Ever since my BFF CathyO introduced me to this book, I became obsessed with the art of pebble mosaic.
From this book, I headed to the internet to collect more info, and of course started a Pinterest board. I discovered that I really LOVE the work of Jeffrey Bale.
So there are basically 2 techniques for building a pebble mosaic. I call them the "wet" and the "dry" methods.
For the dry method, you lay out your pattern in dry mortar mix, then fill in with more dry mortar mix before wetting the whole thing down. Here is a good tutorial from This Old House.
For the wet method, you mix the mortar to a pudding texture, and place the stones into the wet mix, then let it cure. This is the approach we used for all of the following attempts...
Pebble Mosaic - first attempt
So Dean had the foresight to suggest we try the first one out in a not so conspicuous place. This was a smart move because it did not come out very good, but I learned a few things.
We chose this spot in the back near the clothes line and decided to make a pad for standing on while hanging the clothes. So here is our set-up and below is the prepared spot.
I had all my pebbles sorted. Here are some that I used.
|Glass from the craft store|
|Yellow pebbles collected from Gay Head Beach on Martha's Vineyard probably about 15 years ago!|
|Some red stones that I found on the property|
|Black stones from the craft store|
Dean mixes the mortar.
We mixed and poured the entire load of mortar all at once and I started laying in the stones.
And here it is covered so that it will cure slowly.
So here's what I learned from this project:
1. Don't mix all the mortar at once. It starts to set in about 40 minutes which is not enough time to get all the stones in. Jeffrey Bale recommends mixing only one bag at a time...
2. Make sure you have enough stones! I thought that I had MORE than enough, but came up short.
Here's what it looks like today.
Second Pebble Mosaic attempt
For our next attempt, we decided to build a step for the "man door" of the garage.
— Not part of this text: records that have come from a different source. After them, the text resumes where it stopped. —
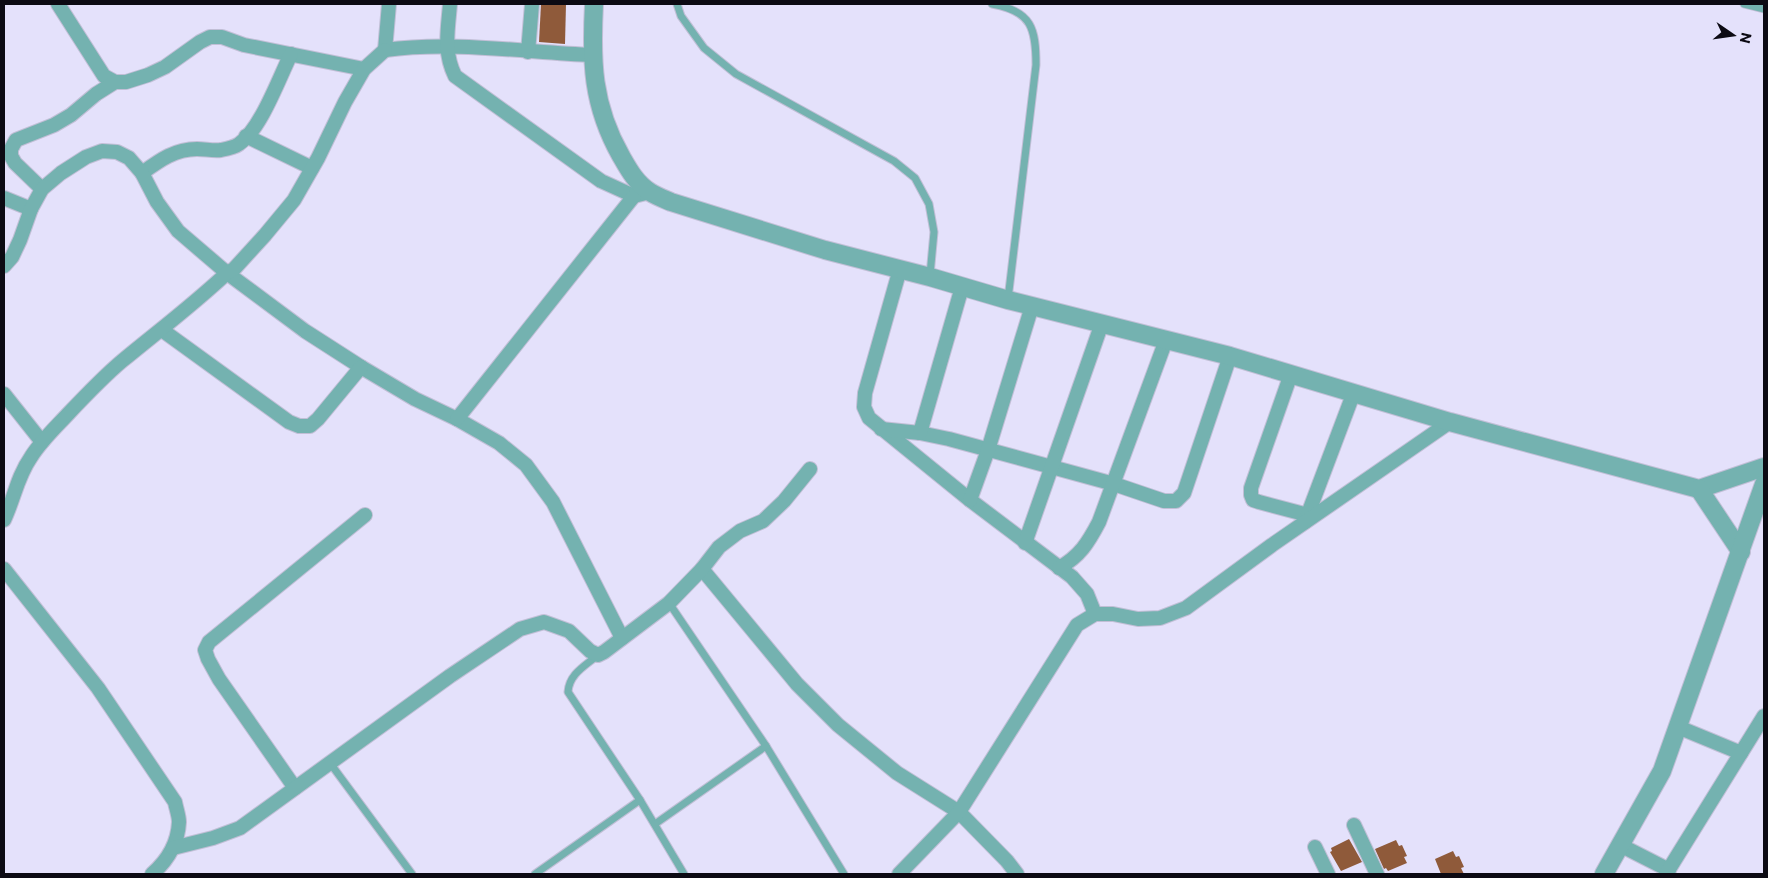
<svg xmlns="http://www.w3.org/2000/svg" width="1768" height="878" font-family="Commissioner,sans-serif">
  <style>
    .building { fill: #8f5a3a }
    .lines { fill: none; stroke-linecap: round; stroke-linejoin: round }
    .service-casing { stroke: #c1bfd6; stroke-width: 9 }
    .minor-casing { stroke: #c1bfd6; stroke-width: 16 }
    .tertiary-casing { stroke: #c1bfd6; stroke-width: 20 }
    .service { stroke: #74b2b0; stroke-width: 7 }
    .minor { stroke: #74b2b0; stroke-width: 14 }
    .tertiary { stroke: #74b2b0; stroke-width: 18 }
  </style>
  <rect width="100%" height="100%" fill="#e4e1fb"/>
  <g class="building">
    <polygon points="541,4 566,4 565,44 539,42"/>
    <polygon points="1349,839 1362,862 1341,871 1330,852 1332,851 1331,848"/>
    <polygon points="1396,840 1399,846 1402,845 1407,856 1404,857 1407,863 1388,871 1386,868 1384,869 1375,849"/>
    <polygon points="1453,851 1456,857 1459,856 1464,867 1461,868 1464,874 1441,874 1435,859"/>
  </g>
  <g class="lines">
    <g class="service-casing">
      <g id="service">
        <polyline points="677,4 681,16 704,48 736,74 894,161 915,178 929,204 934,232 930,275"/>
        <path d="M 992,4 C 1032,11 1036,29 1036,65 L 1008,299"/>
        <polyline points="1744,4 1764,9"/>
        <polyline points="669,603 766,746 844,874"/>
        <path d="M 598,655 C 585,666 569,674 568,692 L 640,800 L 684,874"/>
        <polyline points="330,763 412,874"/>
        <polyline points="655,824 766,746"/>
        <polyline points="535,874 640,800"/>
      </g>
    </g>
    <g class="minor-casing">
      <g id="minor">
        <polyline points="58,4 104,76 115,82 126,82 148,75 165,67 200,42 210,37 222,37 244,45 364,69"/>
        <path d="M 389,4 L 385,50 C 452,41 524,52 592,55"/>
        <path d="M 450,4 C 448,29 443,52 455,76 L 601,181 L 634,196 L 650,192"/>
        <polyline points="528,52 532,4"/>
        <polyline points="246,136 312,168"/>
        <path d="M 142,173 C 160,160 175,149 197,149 C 205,149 213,151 221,150 C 226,149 235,147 239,144 C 261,129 279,78 291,54"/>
        <polyline points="42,189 15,163 11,156 11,149 16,140 54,125 71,115 96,94 115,82"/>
        <polyline points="4,198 31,209"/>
        <polyline points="4,266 12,257 20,240 31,209 42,189 61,173 86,157 102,151 117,152 129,158 142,173 157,202 178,231 227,273 305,331 361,367 415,399 457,419 499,443 526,465 553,502 622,638"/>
        <polyline points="900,269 865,393 864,407 869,418 970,500 1072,577 1087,594 1095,614"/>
        <polyline points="162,330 289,422 299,426 310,426 318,419 361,367"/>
        <polyline points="1291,374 1251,488 1251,495 1253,500 1259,502 1308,515"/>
        <polyline points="4,394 42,442"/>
        <polyline points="457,419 634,196"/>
        <polyline points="881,429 920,433 949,439 1114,484 1164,501 1176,501 1184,493 1230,356"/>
        <polyline points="920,433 962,287"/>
        <polyline points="970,500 988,450 1032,306"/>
        <path d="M 4,520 C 14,499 17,477 31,457 C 41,441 55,428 68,414 C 85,396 103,377 122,361 C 157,332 193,305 227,273 L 234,269 L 265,235 L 294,200 L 318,158 L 345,102 L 364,69 L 385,50"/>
        <polyline points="1305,522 1354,392"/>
        <polyline points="1025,543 1102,323"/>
        <path d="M 1059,568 C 1080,556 1088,543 1099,522 L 1166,340"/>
        <path d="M 4,569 L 98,688 L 175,802 C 176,808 179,816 179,822 C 178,843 167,861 152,874"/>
        <polyline points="702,569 797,684 838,725 897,773 959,812 1007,861 1017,874"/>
        <polyline points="1678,727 1741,753"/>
        <polyline points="295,788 219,679 208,659 205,650 209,642 365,515"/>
        <polyline points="1354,825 1377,874"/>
        <polyline points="1620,845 1669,870"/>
        <polyline points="1315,847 1328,874"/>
        <polyline points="173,848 213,838 240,828 450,676 520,629 544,622 569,631 590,651 598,655 604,652 669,603 702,569 719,547 740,531 763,521 784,501 810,469"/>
        <polyline points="899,874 959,812 1077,625 1095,614 1113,614 1138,619 1160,618 1186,608 1272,545 1450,422"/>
        <polyline points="1666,874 1764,716"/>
      </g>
    </g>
    <g class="tertiary-casing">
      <g id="tertiary">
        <path d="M 594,4 C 591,61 592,105 621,156 C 629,170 636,183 650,192 C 656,196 664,199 671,202 L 825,250 L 930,277 L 1008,300 L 1230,356 L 1450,422 L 1699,489 L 1764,467"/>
        <polyline points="1699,489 1741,552"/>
        <polyline points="1604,874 1662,771 1764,484"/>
      </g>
    </g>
    <use href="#service" class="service"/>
    <use href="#minor" class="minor"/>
    <use href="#tertiary" class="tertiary"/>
  </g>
  <rect width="1768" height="878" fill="none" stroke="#0c0a13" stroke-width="10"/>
  <g transform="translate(1733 35) rotate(103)" stroke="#e4e1fb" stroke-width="4" paint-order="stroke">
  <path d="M0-4L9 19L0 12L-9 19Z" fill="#0c0a13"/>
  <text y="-8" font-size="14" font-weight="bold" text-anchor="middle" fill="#0c0a13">N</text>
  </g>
</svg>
Did you know that the small door that a person enters ( as opposed to the big ass doors used for cars and machinery to enter) is called a "man" door??? But I digress...
For this one, we built a wood frame for the form.
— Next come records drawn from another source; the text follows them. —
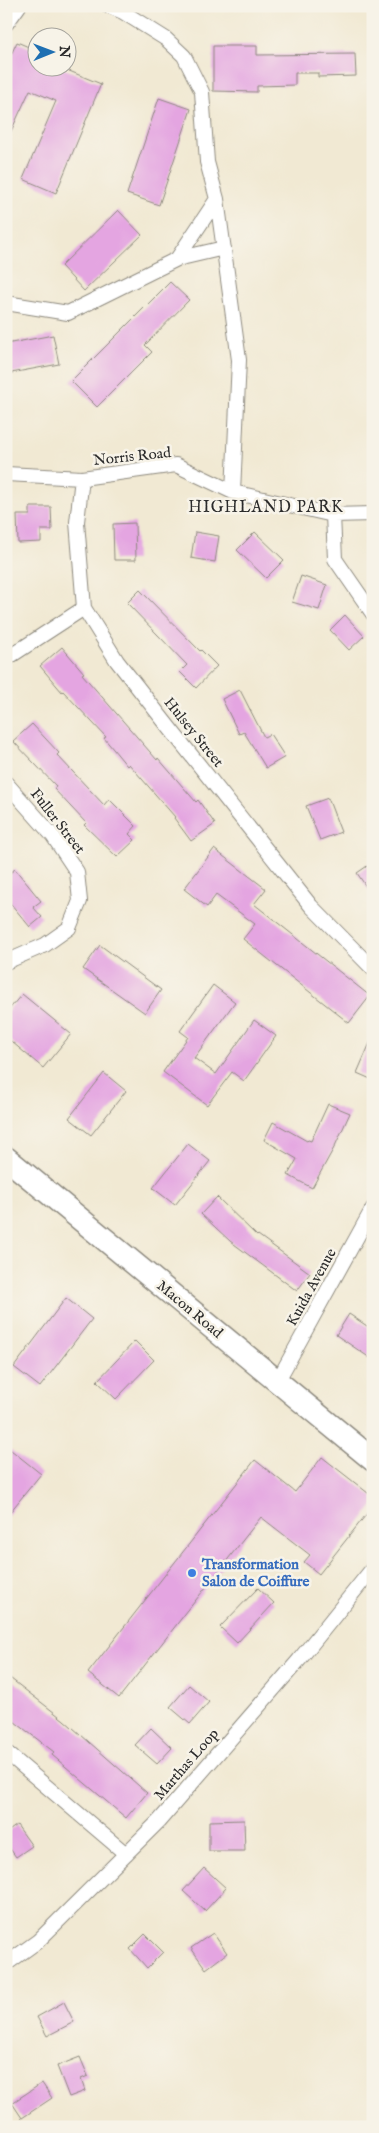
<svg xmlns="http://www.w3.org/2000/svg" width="379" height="2133" font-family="'IM FELL English',serif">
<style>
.building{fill:#e4a5e1}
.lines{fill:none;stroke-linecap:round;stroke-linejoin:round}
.street-casing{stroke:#8e8a7f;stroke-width:16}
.primary-casing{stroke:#8e8a7f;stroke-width:25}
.street{stroke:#fff;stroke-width:14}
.primary{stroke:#fff;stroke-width:22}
.shop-dot{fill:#3f7fe0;stroke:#f7f3e8;stroke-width:2}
.labels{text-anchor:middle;stroke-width:5;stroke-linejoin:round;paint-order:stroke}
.street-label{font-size:15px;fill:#2b2b2b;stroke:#f7f3e8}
.shop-label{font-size:15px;font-weight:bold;fill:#366cbe;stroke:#f7f3e8;text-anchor:start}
.neighbourhood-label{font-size:16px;letter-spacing:1px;fill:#2b2b2b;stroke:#f7f3e8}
</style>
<rect width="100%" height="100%" fill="#f7f3e8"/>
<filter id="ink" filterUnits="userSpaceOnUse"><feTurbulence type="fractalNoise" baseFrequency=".02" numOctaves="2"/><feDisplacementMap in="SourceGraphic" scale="10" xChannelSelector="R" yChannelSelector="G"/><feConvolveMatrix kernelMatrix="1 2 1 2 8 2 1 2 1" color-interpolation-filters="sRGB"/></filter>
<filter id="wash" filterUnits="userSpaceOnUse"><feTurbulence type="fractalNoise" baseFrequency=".0096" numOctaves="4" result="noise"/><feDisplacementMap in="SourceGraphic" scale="20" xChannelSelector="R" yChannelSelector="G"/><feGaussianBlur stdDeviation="1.12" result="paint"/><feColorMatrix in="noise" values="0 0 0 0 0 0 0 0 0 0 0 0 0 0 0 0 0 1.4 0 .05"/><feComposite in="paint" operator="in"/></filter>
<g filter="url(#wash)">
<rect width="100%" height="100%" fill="#f1e9d3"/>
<g id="blocks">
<path class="building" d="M17,42L38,51V68H62L101,84L56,193L23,179L56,101L30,90L6,142V65Z
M213,46H257V55L355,54L356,76L318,77V73H295V85L257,86V92L213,91Z
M159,98L191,109L159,205L127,194Z
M118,210L142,235L84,291L61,266Z
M170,282L189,300L145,345L152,352L97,407L71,381Z
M53,335L59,364L6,374V344Z
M30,507H51L52,530H41V542L18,543L17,515H30Z
M135,523L136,560H114L113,524Z
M195,532L219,536L215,562L191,558Z
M255,532L284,560L266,578L237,550Z
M301,576L327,585L319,610L292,602Z
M140,590L200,651L201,650L217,666L196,688L180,672L187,665L127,603Z
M345,615L364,636L349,650L330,630Z
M62,647L84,673L82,674L157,760L158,758L196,802L198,800L215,824L191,841L174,818L175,817L129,764L127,766L104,738L106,737L63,691L62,692L40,666Z
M240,690L264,737L270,734L285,757L266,768L244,732L239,734L222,699Z
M32,724L59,753L57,755L104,805L109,799L136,826L129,834L135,840L117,857L84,825L86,823L54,789L56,786L13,741Z
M328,798L341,832L320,840L306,806Z
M214,849L266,889L254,904L370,996L349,1023L243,939L255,924L216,895L207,907L184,889Z
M373,862V897L357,873Z
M15,869L41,901L33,907L42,917L30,927L6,898V876Z
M100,945L161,990L145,1013L83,969Z
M213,985L235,1002L194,1058L216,1074L254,1020L276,1036L244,1081L232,1072L207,1105L163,1072L188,1037L180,1031Z
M22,994L71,1034L43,1068L6,1037V1013Z
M373,1036V1080L357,1073Z
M104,1073L126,1091L91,1135L69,1118Z
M328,1104L350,1113L335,1146L312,1188L288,1175L297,1159L264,1140L273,1122L307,1141L308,1140L311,1141Z
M188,1144L210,1161L175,1205L153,1188Z
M217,1197L257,1236L258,1235L310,1273L297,1291L230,1241L201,1214Z
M66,1298L92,1319L40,1387L14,1367Z
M349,1314L373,1330V1360L336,1335Z
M135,1341L154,1360L116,1399L97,1381Z
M6,1446L41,1474L6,1517Z
M322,1457L373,1497V1506L319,1574L304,1562L310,1555L261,1517L119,1698L88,1673L255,1460L295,1492Z
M258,1588L274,1603L237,1643L220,1627Z
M6,1675L64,1720L147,1793L126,1818L52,1755L54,1752L6,1715Z
M189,1685L209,1702L190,1724L170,1707Z
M151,1728L172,1748L157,1764L135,1745Z
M244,1820L245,1851H209V1821Z
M17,1825L32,1846L16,1857L6,1843V1833Z
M204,1868L226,1888L205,1911L183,1891Z
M213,1933L227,1953L206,1969L191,1948Z
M145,1934L163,1952L147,1968L130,1949Z
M64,2002L74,2022L47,2036L37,2017Z
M80,2057L88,2076L81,2079L85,2091L69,2097L57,2066Z
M42,2083L52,2098L22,2118L12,2103Z"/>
</g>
</g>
<g filter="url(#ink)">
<use href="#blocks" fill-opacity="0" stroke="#8e8a7f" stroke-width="1"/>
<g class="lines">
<defs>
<path id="street" d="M6,24L19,6
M217,199L239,360L233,492
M177,259L224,248
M6,303L68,313L177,259L217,199L207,162L202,92L184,56L166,39L123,12L109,6
M6,474L82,478L176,465L233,492L333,515L373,514
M82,478L77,522L84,608L117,661L168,726L311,906L373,969
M333,515L335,559L373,614
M6,659L84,608
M6,783L53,836L77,872L80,901L69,928L45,945L6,962
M277,1382L373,1208
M6,1752L126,1854
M6,1964L38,1941L159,1821L299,1660L373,1568"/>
<path id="primary" d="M6,1158L373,1460"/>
</defs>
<use href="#street" class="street-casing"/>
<use href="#primary" class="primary-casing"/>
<use href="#street" class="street"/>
<use href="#primary" class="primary"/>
</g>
</g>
<circle class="shop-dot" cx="192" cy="1573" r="5"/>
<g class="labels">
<g class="street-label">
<text transform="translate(132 456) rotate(-6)" y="5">Norris Road</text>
<text transform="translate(194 732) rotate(51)" y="5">Hulsey Street</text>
<text transform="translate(58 821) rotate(52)" y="5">Fuller Street</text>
<text transform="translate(311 1287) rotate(-61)" y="5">Kuida Avenue</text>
<text transform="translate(190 1309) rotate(40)" y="5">Macon Road</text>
<text transform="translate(186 1764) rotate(-49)" y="5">Marthas Loop</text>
</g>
<g class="shop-label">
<text x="202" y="1569">Transformation<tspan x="202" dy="17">Salon de Coiffure</tspan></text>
</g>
<g class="neighbourhood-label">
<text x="266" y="512">HIGHLAND PARK</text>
</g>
</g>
<rect width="379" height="2133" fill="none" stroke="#f7f3e8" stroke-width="25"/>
<g transform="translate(52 52) rotate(89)"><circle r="24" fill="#f7f3e8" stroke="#a5a39c"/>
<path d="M0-4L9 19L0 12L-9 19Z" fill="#1f6fb2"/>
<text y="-8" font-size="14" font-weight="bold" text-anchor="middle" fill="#2b2b2b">N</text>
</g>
</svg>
Rather than going for a specific design, on this one, I built the design more organically working from left to right and using the shapes of the stones to dictate the layout.
Third Attempt Pebble Mosaic - La Piece de Resistance!
Way before we started experimenting with the above projects, it had been our intention to put a pebble mosaic at the top of the outdoor stairs.
I had started collecting stones a long time before we actually started on this one.
I had an idea of an image that I wanted to do, and because it is such a large space, and I wanted to work out the design, I started with having Dean build a sandbox in which we marked out a template, and I actually laid out the entire design first.
Many of you who have visited us saw this in process, and then saw it sitting there (for a long time) waiting to be installed.
We thought the installation might take more than one day, so we decided to wait to have at least 2 days of good weather before getting to work. Also, we did not want to do it during the high heat of summer and risk having the mortar dry out too quickly.
But finally the day came - and starting fairly early in the morning, with our excellent teamwork - Dean mixing the mortar, and me laying the stones - we were able to get it done in just one full day...
A word about our new "supervisor". I think that most everyone knows by now that Pumpernickel left us in June of this year. About one month ago we adopted Angela - a 12 year old cocker spaniel/chihuahua mix (we think...) who was in need of a home. Here she steps into the supervisor role...
Periodically, when a section was laid out, we put down a piece of plywood, and use our body weight to tamp it down and level it.
I started out working from right to left, but quickly realized that I wanted to work from the bottom up, so switched gears after this section.
We are using this rigid foam insulation to keep the work from drying out while in process.
This is back-breaking work.
Hosing it down.
And then we used a soft brush to even out the surface and clean the mortar residue from the stones.
And here it is covered with plastic to cure for a week or so...
And here is the result. I am pretty happy with it. It is not perfect - some of the stones sunk in too far and got lost. And the moon in the upper right did not come out the way I had it originally laid out in the template. But there will NOT be a re-do on this project.
We have quite a few bags of mortar mix (and lots of stones) left over, so we are in the process of constructing some 15x15 stepping stones to incorporate in front of the porch area. Here is the first one we did.
So that's it for this special pebble mosaic edition of MHHB!